#### [What you are asked to do]
Reproduce every line of text in the material below without any changes, and leave the pictures out of your answer.

#### [Information supplied]
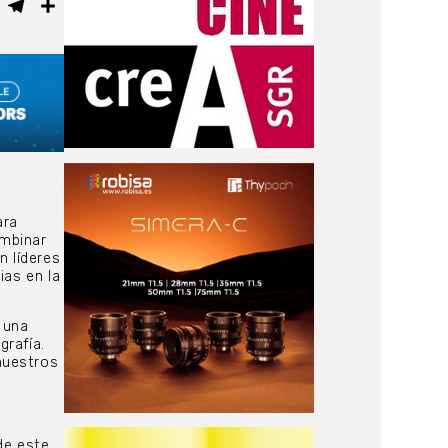
ebook
WhatsApp
Telegram
Compartir
ara
ombinar
n líderes
ias en la
 una
grafía.
nuestros
de este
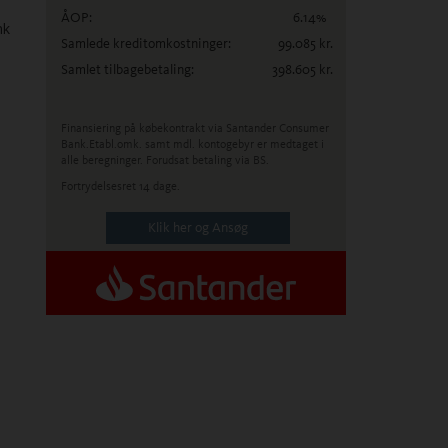
ÅOP:
6.14
%
nk
Samlede kreditomkostninger:
99.085
kr.
Samlet tilbagebetaling:
398.605
kr.
Finansiering på købekontrakt via Santander Consumer
Bank.
Etabl.omk. samt mdl. kontogebyr er medtaget i
alle beregninger. Forudsat betaling via BS.
Fortrydelsesret 14 dage.
Klik her og Ansøg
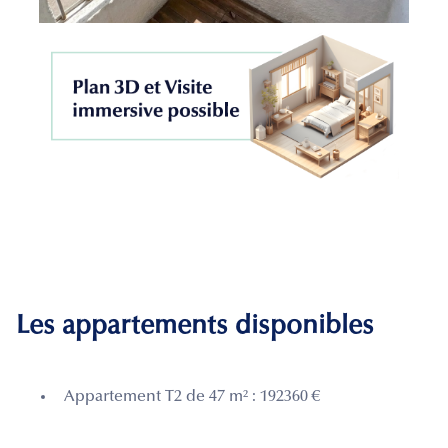
Les appartements disponibles
Appartement T2 de 47 m² : 192360 €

#### [Answer to the problem]
ebook
WhatsApp
Telegram
Compartir
ara
ombinar
n líderes
ias en la
 una
grafía.
nuestros
de este
ÅOP:
6.14
%
nk
Samlede kreditomkostninger:
99.085
kr.
Samlet tilbagebetaling:
398.605
kr.
Finansiering på købekontrakt via Santander Consumer
Bank.
Etabl.omk. samt mdl. kontogebyr er medtaget i
alle beregninger. Forudsat betaling via BS.
Fortrydelsesret 14 dage.
Klik her og Ansøg
Les appartements disponibles
Appartement T2 de 47 m² : 192360 €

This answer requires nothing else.